A base class MathError plus exactly seven domain subclasses, including a catalogue of 78 unique, four-digit error codes across nine families. The digits are structured: first digit = family, second = component, the rest = sequence number. Code 3008 therefore means "Calculator family, core parser, more than one '.' in a number". These codes are deliberately never renumbered, they are a contract toward the UI and external log parsers. The public calculate() function wraps the whole pipeline in a layered except block, so that no raw ZeroDivisionError or ValueError ever reaches the caller, everything lands typed in the MathError hierarchy.

More than a calculator

Two further capabilities sit on the same AST. If an expression contains an = and a variable, the engine solves the linear equation symbolically: each node returns a (factor, constant) pair, the solver brings both sides into the form A·x + B = C·x + D and computes x. Non-linearity is caught structurally (variable·variable, variable in the denominator, variable in the exponent), degenerate cases named cleanly ("No Solution", "Inf. Solutions"). On top of that, a programmer's-calculator mode with fixed word width (8/16/32/64 bit), two's complement and bitwise operators, so that 127 + 1 in 8-bit signed mode correctly overflows to -128. A prefix-driven output system (dec:, int:, hex: …) determines the Python return type and refuses lossy conversions instead of silently truncating.

Engineering highlights & test discipline

Reliability was not a feature here but the reason for being, a safe engine you cannot trust is useless.

  • 399 pytest tests, 90% coverage. The suite was grown from 234 to 399 tests, coverage raised from 69% to 90%. A dedicated helper assert_error_location(expr, code, start, end) checks not only that an expression fails, but that it fails with the exact error code at the exact character position, the position data is itself part of the test contract.
  • CI matrix across five Python versions. GitHub Actions runs the full suite on every push and pull request against Python 3.8, 3.9, 3.10, 3.11 and 3.12; the coverage report goes to Codecov. Dead and work-in-progress code is honestly excluded from coverage rather than padding the number.
  • Clean layering, broken cycles. Clearly separated modules (calculator / utility / cli / plugins); circular imports are resolved via deliberately deferred imports. Every class and function carries a docstring, a standalone DOCUMENTATION.md captures the architecture, the full API, parser internals and the complete error-code catalogue.
  • Library quality on delivery. Pure-Python wheel, three console entry points, exactly two runtime dependencies (rich, prompt_toolkit). The interactive REPL offers persistent history and tab completion. Six minor releases (0.1.0 → 0.6.7) in roughly five months, throughout following Semantic Versioning.

The result

  • Live on PyPI as math-engine, installable via pip install math-engine, MIT-licensed, pure-Python wheel for Python 3.8+, with three console commands out of the box.
  • eval()-free by construction.

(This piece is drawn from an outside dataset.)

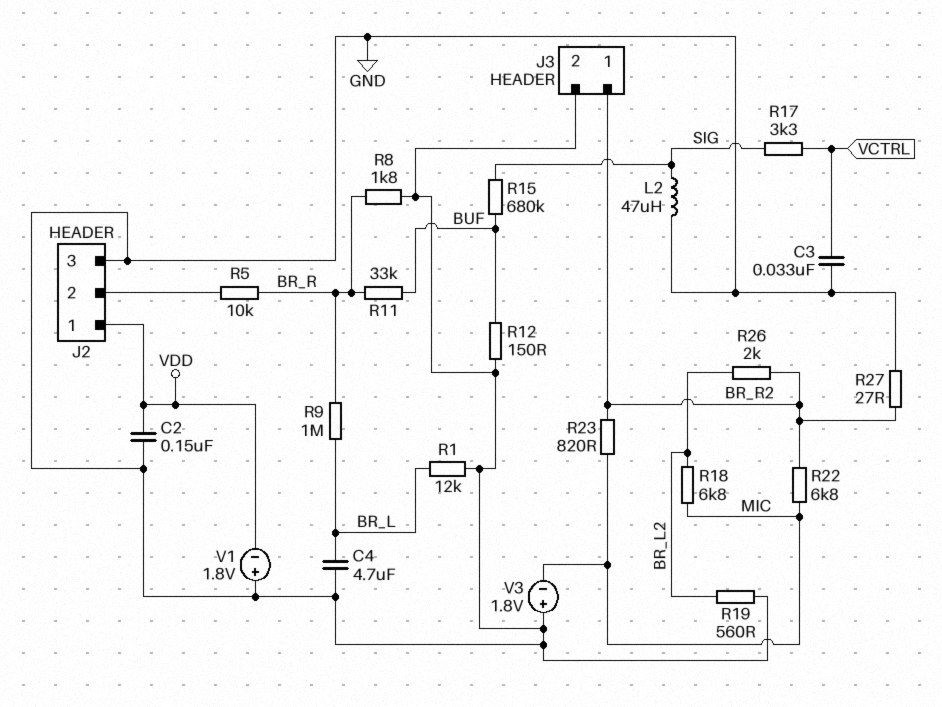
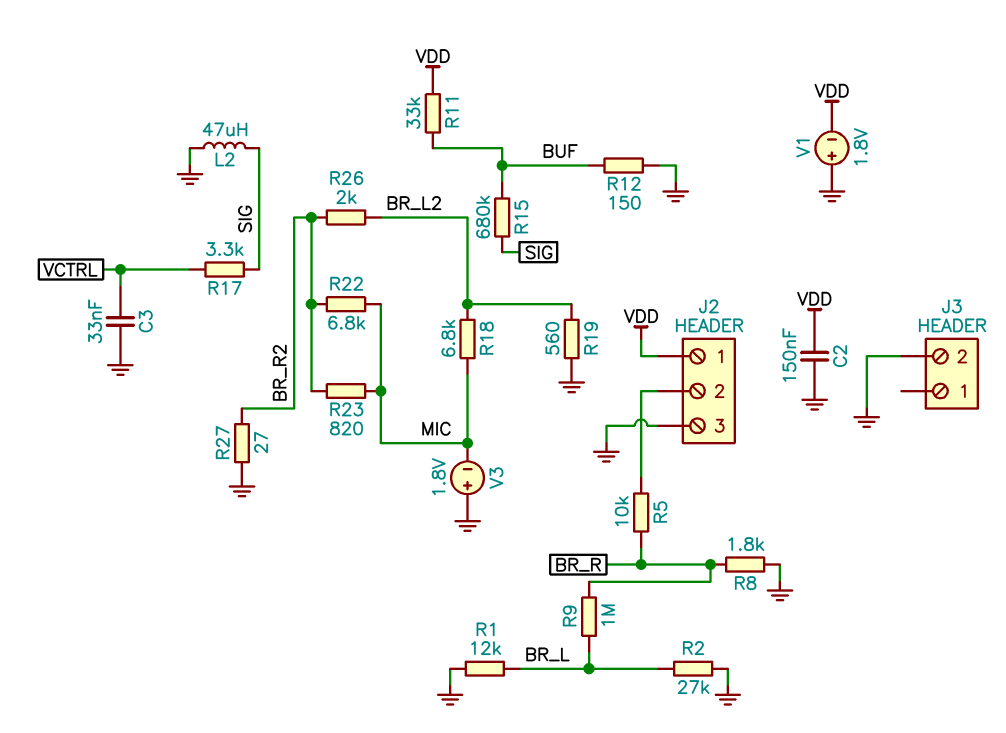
C4: 4.7uF (BR_L, GND) -> none
J3 pin 1: BR_R2 -> none
R2: none -> 27k (BR_L, GND)
R11: 33k (BR_R, BUF) -> 33k (BUF, VDD)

Closed input alphabet, the worst case of a hostile input is a typed error, never code execution.
  • 399 tests, 90% coverage, green across five Python versions (3.8–3.12) on every push, with test cases that pin exact error codes to exact character positions.
  • Exact Decimal arithmetic with adaptive precision (100 … 10,000 digits) and a 20,000-digit input limit, no silent float drift, no silent truncation.
  • Character-exact diagnostics: 78 error codes across nine families, an eight-class typed exception hierarchy, position_start / position_end on every error.
  • Roughly 4,200 LOC of production code in cleanly layered modules, backed by ~2,400 LOC of tests, plus full technical documentation and a catalogued error system.